Toyes Hill Angus said:


> Have you ever seen those TV shows on hoarders, it's even worse when it happens inside a house that you own and you can't kick the tennants out.


Yah, my wife is the opposite end of the spectrum, if you literally don't nail it down, she'll throw it out. Which is fine, till she decides to 'clean' my desk while I'm out in the shop or field.


----------



## swmnhay (Jun 13, 2008)

mlappin said:


> Yah, my wife is the opposite end of the spectrum, if you literally don't nail it down, she'll throw it out. Which is fine, till she decides to 'clean' my desk while I'm out in the shop or field.

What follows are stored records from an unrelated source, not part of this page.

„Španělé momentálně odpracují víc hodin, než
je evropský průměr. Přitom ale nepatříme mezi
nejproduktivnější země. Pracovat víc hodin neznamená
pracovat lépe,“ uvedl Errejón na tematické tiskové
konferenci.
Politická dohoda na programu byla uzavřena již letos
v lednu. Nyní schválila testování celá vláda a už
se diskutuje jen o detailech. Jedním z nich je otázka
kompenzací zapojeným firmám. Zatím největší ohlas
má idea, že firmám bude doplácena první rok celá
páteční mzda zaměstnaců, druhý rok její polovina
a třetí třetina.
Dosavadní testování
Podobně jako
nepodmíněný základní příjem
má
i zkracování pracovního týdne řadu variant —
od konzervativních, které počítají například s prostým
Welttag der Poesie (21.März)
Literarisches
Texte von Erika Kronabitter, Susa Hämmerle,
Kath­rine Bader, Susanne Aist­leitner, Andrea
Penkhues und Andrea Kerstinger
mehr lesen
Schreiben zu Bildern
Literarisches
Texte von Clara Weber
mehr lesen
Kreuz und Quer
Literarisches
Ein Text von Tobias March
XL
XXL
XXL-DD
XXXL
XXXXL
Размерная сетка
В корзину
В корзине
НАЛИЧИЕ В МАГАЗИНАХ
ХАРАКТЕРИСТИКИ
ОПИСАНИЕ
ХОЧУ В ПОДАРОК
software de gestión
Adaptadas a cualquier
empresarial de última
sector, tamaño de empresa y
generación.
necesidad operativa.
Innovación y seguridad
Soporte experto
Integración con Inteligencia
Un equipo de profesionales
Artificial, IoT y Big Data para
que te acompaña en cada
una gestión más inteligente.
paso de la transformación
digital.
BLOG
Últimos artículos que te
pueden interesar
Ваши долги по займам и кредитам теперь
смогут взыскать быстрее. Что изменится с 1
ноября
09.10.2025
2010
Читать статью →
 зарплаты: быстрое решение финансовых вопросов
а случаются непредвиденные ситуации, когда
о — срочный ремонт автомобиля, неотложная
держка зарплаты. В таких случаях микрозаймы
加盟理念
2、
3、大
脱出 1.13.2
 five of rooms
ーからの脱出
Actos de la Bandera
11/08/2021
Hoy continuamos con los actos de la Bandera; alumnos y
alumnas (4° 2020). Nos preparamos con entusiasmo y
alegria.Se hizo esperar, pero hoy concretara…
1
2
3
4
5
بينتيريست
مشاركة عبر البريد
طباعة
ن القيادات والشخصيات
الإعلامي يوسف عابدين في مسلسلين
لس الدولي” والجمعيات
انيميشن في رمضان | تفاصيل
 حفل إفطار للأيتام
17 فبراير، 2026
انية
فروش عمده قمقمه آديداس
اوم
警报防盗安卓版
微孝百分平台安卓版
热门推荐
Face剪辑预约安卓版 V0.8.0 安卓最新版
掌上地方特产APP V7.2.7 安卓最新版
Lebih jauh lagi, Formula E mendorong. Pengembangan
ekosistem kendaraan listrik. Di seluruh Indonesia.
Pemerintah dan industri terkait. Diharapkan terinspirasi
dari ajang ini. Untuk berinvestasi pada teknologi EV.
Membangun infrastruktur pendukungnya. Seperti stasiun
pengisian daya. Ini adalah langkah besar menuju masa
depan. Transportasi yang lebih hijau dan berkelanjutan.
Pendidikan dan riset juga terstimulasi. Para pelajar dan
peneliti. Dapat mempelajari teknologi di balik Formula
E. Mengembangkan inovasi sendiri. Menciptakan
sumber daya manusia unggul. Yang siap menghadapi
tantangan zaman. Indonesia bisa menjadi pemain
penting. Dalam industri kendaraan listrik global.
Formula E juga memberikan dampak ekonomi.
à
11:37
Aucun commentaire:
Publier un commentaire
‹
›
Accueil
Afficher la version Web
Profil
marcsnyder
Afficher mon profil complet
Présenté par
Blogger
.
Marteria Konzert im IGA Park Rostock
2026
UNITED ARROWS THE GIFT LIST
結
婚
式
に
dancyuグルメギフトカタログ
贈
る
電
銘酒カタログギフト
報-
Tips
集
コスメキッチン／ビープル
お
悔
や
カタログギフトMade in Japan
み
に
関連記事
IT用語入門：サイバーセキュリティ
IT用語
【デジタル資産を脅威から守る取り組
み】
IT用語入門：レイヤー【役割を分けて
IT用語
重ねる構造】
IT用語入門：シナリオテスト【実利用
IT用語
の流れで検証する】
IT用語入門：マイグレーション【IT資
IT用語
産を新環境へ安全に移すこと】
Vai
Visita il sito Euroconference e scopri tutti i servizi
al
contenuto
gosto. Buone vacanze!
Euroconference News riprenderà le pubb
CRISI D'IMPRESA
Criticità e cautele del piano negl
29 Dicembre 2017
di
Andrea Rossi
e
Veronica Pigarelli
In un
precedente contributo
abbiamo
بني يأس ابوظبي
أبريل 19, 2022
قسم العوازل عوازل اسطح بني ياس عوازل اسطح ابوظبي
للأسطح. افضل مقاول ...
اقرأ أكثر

Yea Karen is same way.I save everything and she throws everything.I think it is a woman thing.LOL

Guy told me he got $260 a ton for prepared last week.Thats at bigger place 100 miles away from me.Not sure what the local crooks are paying.


----------



## NDVA HAYMAN (Nov 24, 2009)

$225 a ton around here. I see a lot of old farm machinery and construction equipment headed to the scrapper.


----------



## downtownjr (Apr 8, 2008)

My friend took a load early this week and the scrappers had gotten an old Farmall Regular dropped off. They paid the scrap price and the story is they had it running by the evening. We have cleaned up a lot...have a place over behind the bin where we store it until the price gets up as we clean...pays off. Also burning a lot of brush and old tumbling down out buildings that are finally going...old hog sheds that have not been used in 20 years. Heck of bonfire coming. Place is looking darn fine...next step, paint the old pole barns.


----------



## NDVA HAYMAN (Nov 24, 2009)

Jim, Sounds like you have everyting going your way. It's a great feeling. Mike


----------